軽い方が硬いマットレスを選んでしまうと、体が十分に沈まず、圧力が一点に集中しやすくなります。その結果、肩や腰に負担がかかり、睡眠中の体のリラックスが妨げられてしまいます。適度に沈む柔らかさが、軽い体重の方には重要です。
【50~80kg】標準体重の方におすすめのニュートン値
標準体重の方には、100Nから150Nのマットレスが一般的に推奨されます。この範囲の硬さは、体をしっかりと支えつつ、適度な沈み込みがあるため、バランスの取れた寝心地が得られます。
特に、仰向けや横向きに寝る人には、このニュートン値のマットレスが適していると言われています。体全体を均等に支えることで、肩や腰への負担を減らし、質の良い睡眠をサポートします。
【80kg~100kg】重い体重の方に最適なニュートン値
重い体重の方は、150Nから200Nの硬めのマットレスを選ぶのがおすすめです。体重がかかる部分での沈み込みを防ぎ、しっかりとしたサポートを提供します。この硬さがあれば、体圧が分散され、体が沈み込みすぎることなく安定した姿勢を保つことができます。
特に体重が多い方は、柔らかすぎるマットレスだと腰や背中に負担がかかりやすくなるため、硬めのマットレスでしっかりと体を支えることが重要です。
子供に最適なニュートン値
子供には、柔らかすぎず、硬すぎないマットレスが推奨されます。一般的には80Nから100N程度が適しているとされています。子供の成長期には、適切な寝姿勢をサポートするために、体重に合ったマットレスが重要です。
子供の骨や筋肉はまだ発展段階にあるため、適度なサポートが必要です。硬すぎると体に負担がかかり、柔らかすぎると沈み込みすぎて背骨の成長に悪影響を与える可能性があります。ニュートン値の目安を参考に、バランスの取れたマットレスを選びましょう。
腰痛に最適なニュートン値
腰痛を抱える方には、硬めのマットレスが一般的に推奨されます。腰をしっかり支えるためには、120Nから160N程度のマットレスが最適です。この硬さは、腰部分の沈み込みを防ぎ、理想的な寝姿勢を保つために役立ちます。

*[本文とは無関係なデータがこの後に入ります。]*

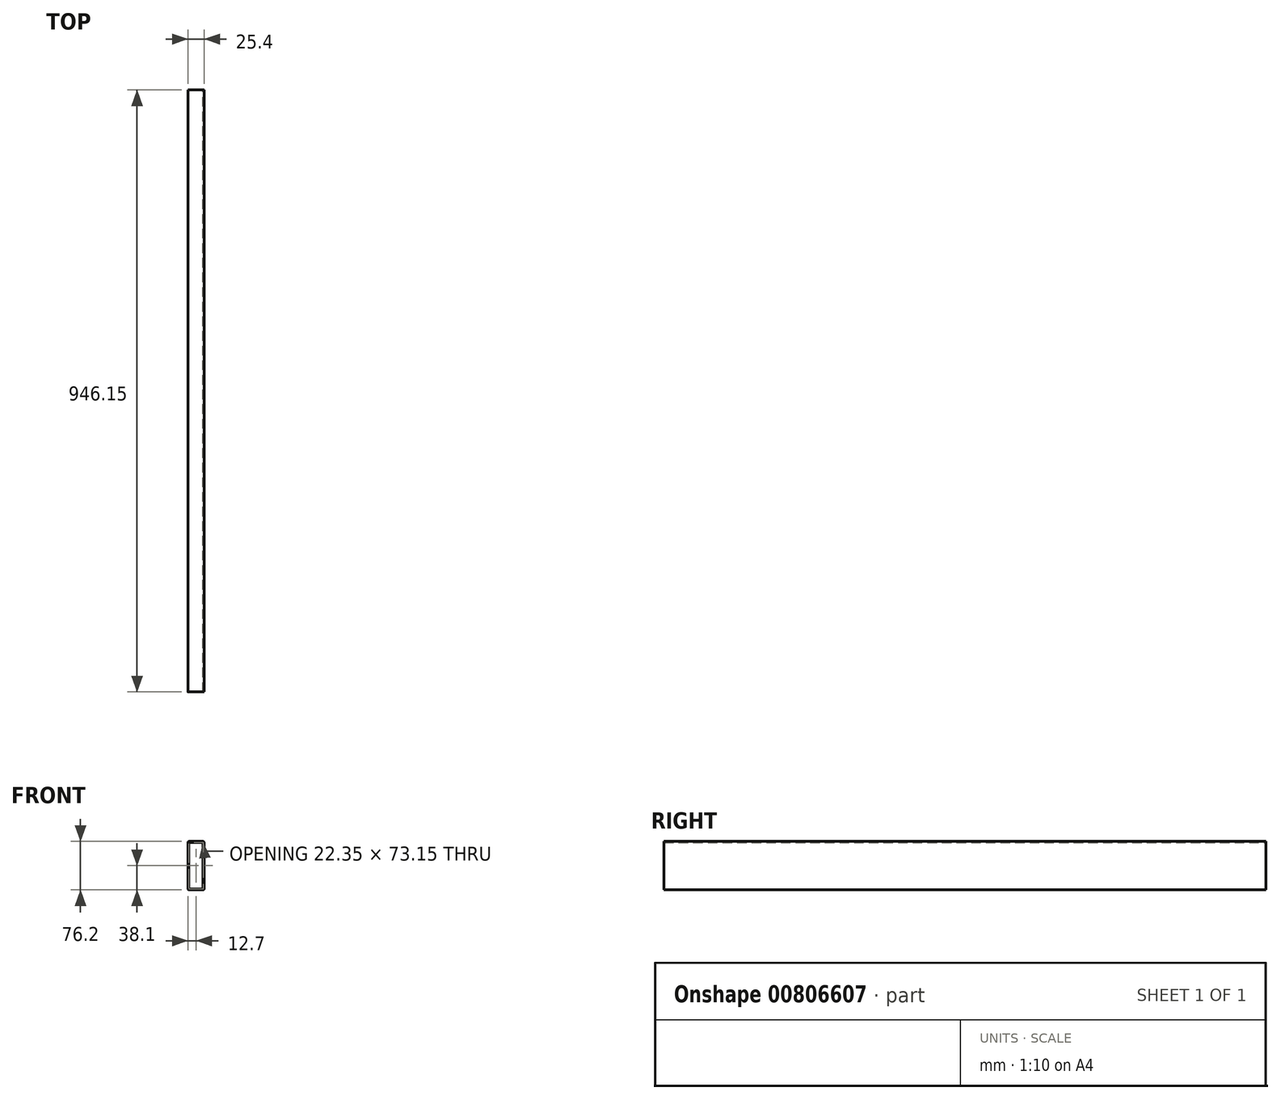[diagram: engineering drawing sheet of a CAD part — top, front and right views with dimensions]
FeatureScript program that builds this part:
annotation { "Feature Type Name" : "Feature", "Feature Type Description" : "" }
export const myFeature = defineFeature(function(context is Context, id is Id, definition is map)
    precondition{}
    {
        {
            var Q0;
            Q0=qCreatedBy(makeId("Front.planeOp"),FACE);
            var sketch = newSketch(context, id + "F0", { "sketchPlane" : qUnion([Q0])});
            skLineSegment(sketch, "E0.bottom", {"start": v(1.65, 0) * mm, "end": v(23.75, 0) * mm});
            skLineSegment(sketch, "E0.top", {"start": v(1.65, 76.2) * mm, "end": v(23.75, 76.2) * mm});
            skLineSegment(sketch, "E0.left", {"start": v(0, 1.65) * mm, "end": v(0, 74.55) * mm});
            skLineSegment(sketch, "E0.right", {"start": v(25.4, 1.65) * mm, "end": v(25.4, 74.55) * mm});
            skPoint(sketch, "E1.visualSharp", {"position": v(0, 76.2) * mm});
            skArc(sketch, "E1.filletArc", {"start": v(1.65, 76.2) * mm, "mid": v(0.48, 75.72) * mm, "end": v(0, 74.55) * mm});
            skPoint(sketch, "E2.visualSharp", {"position": v(25.4, 76.2) * mm});
            skArc(sketch, "E2.filletArc", {"start": v(25.4, 74.55) * mm, "mid": v(24.92, 75.72) * mm, "end": v(23.75, 76.2) * mm});
            skPoint(sketch, "E3.visualSharp", {"position": v(25.4, 0) * mm});
            skArc(sketch, "E3.filletArc", {"start": v(23.75, 0) * mm, "mid": v(24.92, 0.48) * mm, "end": v(25.4, 1.65) * mm});
            skPoint(sketch, "E4.visualSharp", {"position": v(0, 0) * mm});
            skArc(sketch, "E4.filletArc", {"start": v(0, 1.65) * mm, "mid": v(0.48, 0.48) * mm, "end": v(1.65, 0) * mm});
            skArc(sketch, "E5.0", {"start": v(1.65, 74.68) * mm, "mid": v(1.56, 74.64) * mm, "end": v(1.52, 74.55) * mm});
            skLineSegment(sketch, "E5.1", {"start": v(1.52, 1.65) * mm, "end": v(1.52, 74.55) * mm});
            skLineSegment(sketch, "E5.2", {"start": v(1.65, 74.68) * mm, "end": v(23.75, 74.68) * mm});
            skArc(sketch, "E5.3", {"start": v(1.52, 1.65) * mm, "mid": v(1.56, 1.56) * mm, "end": v(1.65, 1.52) * mm});
            skArc(sketch, "E5.4", {"start": v(23.88, 74.55) * mm, "mid": v(23.84, 74.64) * mm, "end": v(23.75, 74.68) * mm});
            skLineSegment(sketch, "E5.5", {"start": v(23.88, 1.65) * mm, "end": v(23.88, 74.55) * mm});
            skArc(sketch, "E5.6", {"start": v(23.75, 1.52) * mm, "mid": v(23.84, 1.56) * mm, "end": v(23.88, 1.65) * mm});
            skLineSegment(sketch, "E5.7", {"start": v(1.65, 1.52) * mm, "end": v(23.75, 1.52) * mm});
            skSolve(sketch);
        }
        {
            var Q0;
            Q0=makeQuery(id+"F0.imprint","IMPRINT",FACE,{"disambiguationData":[TD([[makeQuery(id+"F0.imprint","IMPRINT",EDGE,{"derivedFrom":sQuery(id+"F0.wireOp",EDGE,"fa1c825e-8885-4668-86f4-460539bfde8e.0")}),1.0]])]});
            var Q1;
            Q1=makeQuery(id+"F0.imprint","IMPRINT",FACE,{"disambiguationData":[TD([[makeQuery(id+"F0.imprint","IMPRINT",EDGE,{"derivedFrom":sQuery(id+"F0.wireOp",EDGE,"E0.bottom")}),1.0]])]});
            extrude(context, id + "F1", {"entities" : qUnion([Q0, Q1]), "depth" : 946.15 * mm, "offsetDistance" : 25.4 * mm});
        }
    });
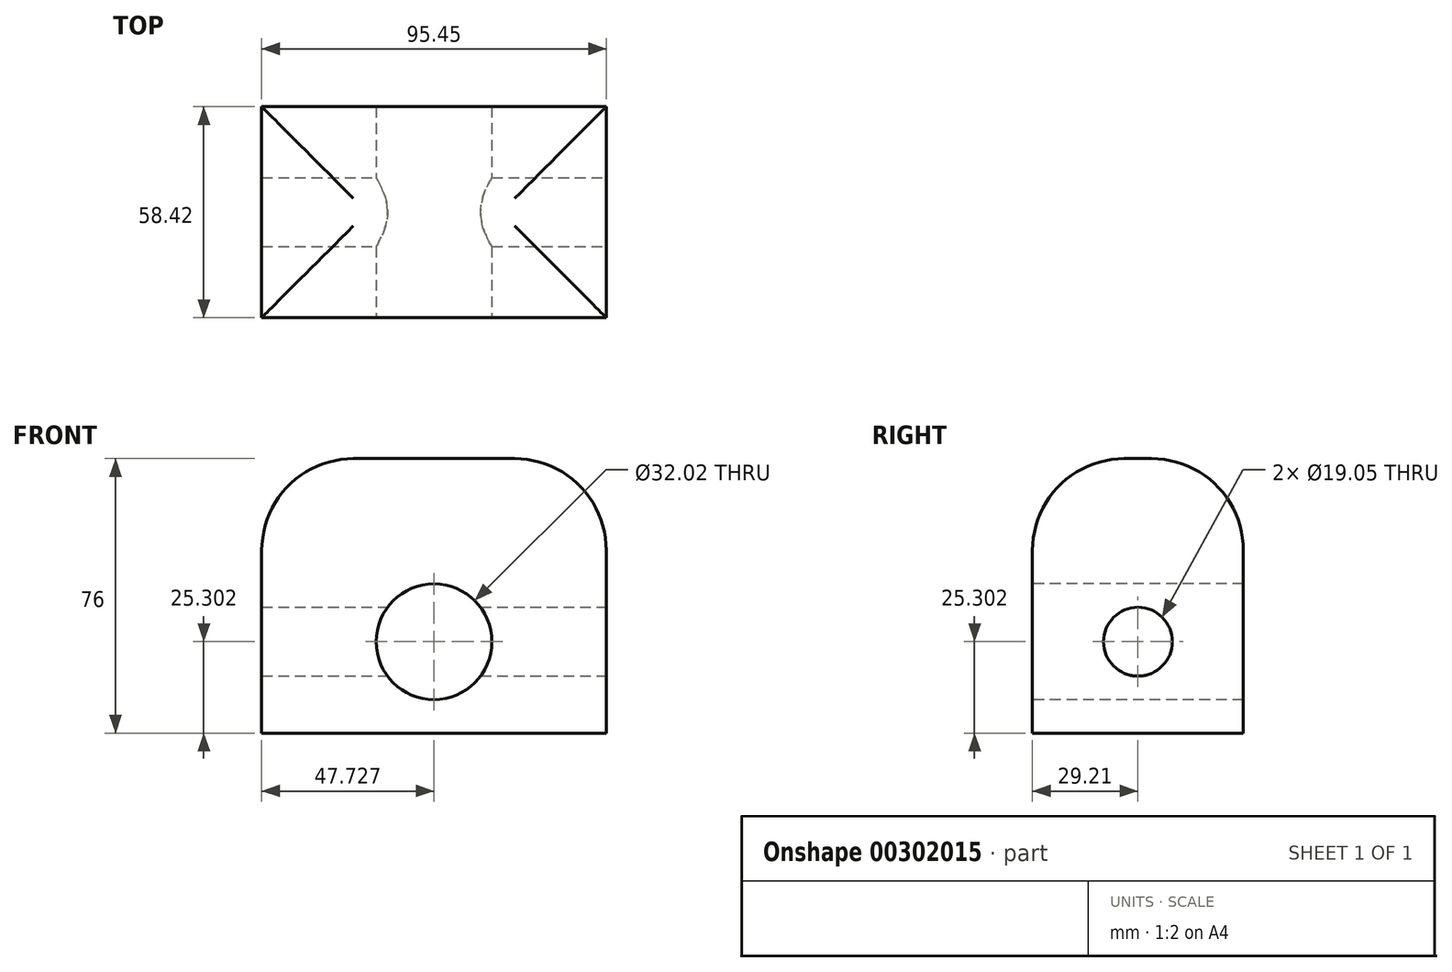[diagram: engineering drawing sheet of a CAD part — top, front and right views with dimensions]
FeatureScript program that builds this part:
annotation { "Feature Type Name" : "Feature", "Feature Type Description" : "" }
export const myFeature = defineFeature(function(context is Context, id is Id, definition is map)
    precondition{}
    {
        {
            var Q0;
            Q0=qCreatedBy(makeId("Front.planeOp"),FACE);
            var sketch = newSketch(context, id + "F0", { "sketchPlane" : qUnion([Q0])});
            skLineSegment(sketch, "E0.bottom", {"start": v(-48.93, 38.9) * mm, "end": v(46.52, 38.9) * mm});
            skLineSegment(sketch, "E0.top", {"start": v(-48.93, -37.1) * mm, "end": v(46.52, -37.1) * mm});
            skLineSegment(sketch, "E0.left", {"start": v(-48.93, 38.9) * mm, "end": v(-48.93, -37.1) * mm});
            skLineSegment(sketch, "E0.right", {"start": v(46.52, 38.9) * mm, "end": v(46.52, -37.1) * mm});
            skSolve(sketch);
        }
        {
            var Q0;
            Q0 = qSketchRegion(id + "F0", true);
            extrude(context, id + "F1", {"entities" : qUnion([Q0]), "depth" : 58.42 * mm});
        }
        {
            var Q0;
            Q0=makeQuery(id+"F1.opExtrude","CAP_EDGE",EDGE,{"disambiguationData":[OSD([sQuery(id+"F0.wireOp",EDGE,"E0.bottom")])],"isStart":false});
            var Q1;
            Q1=makeQuery(id+"F1.opExtrude","SWEPT_EDGE",EDGE,{"disambiguationData":[OSD([sQuery(id+"F0.wireOp",EDGE,"E0.bottom"),sQuery(id+"F0.wireOp",EDGE,"E0.right")])]});
            var Q2;
            Q2=makeQuery(id+"F1.opExtrude","SWEPT_EDGE",EDGE,{"disambiguationData":[OSD([sQuery(id+"F0.wireOp",EDGE,"E0.bottom"),sQuery(id+"F0.wireOp",EDGE,"E0.left")])]});
            var Q3;
            Q3=makeQuery(id+"F1.opExtrude","CAP_EDGE",EDGE,{"disambiguationData":[OSD([sQuery(id+"F0.wireOp",EDGE,"E0.bottom")])],"isStart":true});
            fillet(context, id + "F2", {"entities" : qUnion([Q0, Q1, Q2, Q3]), "radius" : 25.4 * mm, "tangentPropagation" : true, "allowEdgeOverflow" : false});
        }
        {
            var Q0;
            Q0=makeQuery(id+"F1.opExtrude","CAP_FACE",FACE,{"disambiguationData":[OSD([sQuery(id+"F0.wireOp",EDGE,"E0.bottom"),sQuery(id+"F0.wireOp",EDGE,"E0.top"),sQuery(id+"F0.wireOp",EDGE,"E0.left"),sQuery(id+"F0.wireOp",EDGE,"E0.right")])],"isStart":false});
            var sketch = newSketch(context, id + "F3", { "sketchPlane" : qUnion([Q0])});
            skCircle(sketch, "E1", {"center": v(-1.2, -11.8) * mm, "radius": 16 * mm});
            skPoint(sketch, "E1.centerSnap0", {"position": v(46.52, -11.8) * mm});
            skPoint(sketch, "E1.centerSnap1", {"position": v(-1.2, -37.1) * mm});
            skSolve(sketch);
        }
        {
            var Q0;
            Q0 = qSketchRegion(id + "F3", true);
            extrude(context, id + "F4", {"entities" : qUnion([Q0]), "operationType" : NewBodyOperationType.REMOVE, "endBound" : BoundingType.THROUGH_ALL, "oppositeDirection" : true, "depth" : 25.4 * mm});
        }
        {
            var Q0;
            Q0=makeQuery(id+"F1.opExtrude","SWEPT_FACE",FACE,{"disambiguationData":[OSD([sQuery(id+"F0.wireOp",EDGE,"E0.right")])]});
            var sketch = newSketch(context, id + "F5", { "sketchPlane" : qUnion([Q0])});
            skPoint(sketch, "E2", {"position": v(-29.21, -11.8) * mm});
            skPoint(sketch, "E2.positionSnap0", {"position": v(-29.21, 13.5) * mm});
            skPoint(sketch, "E2.positionSnap1", {"position": v(0, -11.8) * mm});
            skSolve(sketch);
        }
        {
            var Q0;
            Q0=sQuery(id+"F5.wireOp",VERTEX,"E2");
            var Q1;
            Q1=makeQuery(id+"F1.opExtrude","SWEPT_BODY",BODY,{"disambiguationData":[OSD([sQuery(id+"F0.wireOp",EDGE,"E0.bottom"),sQuery(id+"F0.wireOp",EDGE,"E0.top"),sQuery(id+"F0.wireOp",EDGE,"E0.left"),sQuery(id+"F0.wireOp",EDGE,"E0.right")])]});
            hole(context, id + "F6", {"style" : HoleStyle.SIMPLE, "endStyle" : HoleEndStyle.THROUGH, "holeDiameter" : 19.05 * mm, "tappedDepth" : 12.7 * mm, "tapClearance" : 3, "locations" : qUnion([Q0]), "scope" : qUnion([Q1])});
        }
    });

また、腰痛の方は仰向けで寝ることが多いため、全身を均等に支えることができる硬めのマットレスを選ぶと良いでしょう。ただし、硬すぎると体に負担がかかることもあるので、自分の体にフィットする硬さを見つけることが大切です。
横向き寝を好む方に最適なニュートン値
横向き寝を好む方は、腰や肩のでっぱりに対して圧迫感が少ない寝心地がおすすめ。100Nから120N程度の適度なフィット感があるマットレスだと、長時間横向きで寝ても、圧迫による血流悪化や痺れなどを避けられやすいです。
ニュートンの値があまり参考にならないタイプのマットレスがある
ニュートンは硬さを表すため、ウレタンマットレス選びの参考のひとつとして知っておくべき数値です。しかしながら、「多層構造のマットレス」や「凹凸プロファイルウレタン」では、その値があまり参考にならないことも頭に入れておく必要があります。
多層構造のマットレスは、複数の硬さや素材を組み合わせているため、ウレタンフォーム単体の硬さ(ニュートン)を知ったところで、数値通りにはいかずに実際の寝心地との乖離が発生します。
凹凸プロファイルウレタンの場合は、高いニュートン値でも、比較的柔らかいような感触になります。そのため、あえて高いニュートン値で作られていることが多いのです。例えば、180Nや200Nだとしても、体感では150N前後の硬さに感じやすいです。
そのため、上記のようなタイプのマットレスを検討している場合、やはりあくまでも参考値の域に過ぎないことがいえるでしょう。
ニュートンに関わるよくある質問
ニュートン値について疑問を持つ方は多いです。よくある質問には、「自分の体型にどのニュートン値が適しているのか」や、「ニュートン値以外に重要なポイントは何か」などが挙げられます。
ニュートン(N)はあくまでも目安にしよう
ニュートン値は、マットレスの硬さをある程度示してはいますが、それだけでは十分な指標にはなりません。個々の好みや体調、さらには寝姿勢によって適した硬さは変わるため、あくまでも参考として利用するのが良いでしょう。
例えば、同じニュートン値でも素材や構造が違えば、感じる硬さは異なります。また、個々の体感にも違いがあるため、実際に店舗で寝心地を試してみることが最も確実な選び方となります。
最終的には、自分の好みや体感に合わせて選ぶことがポイント。ニュートン値を目安にしつつ、実際に試して最適なマットレスを見つけて、質の高い睡眠を手に入れましょう。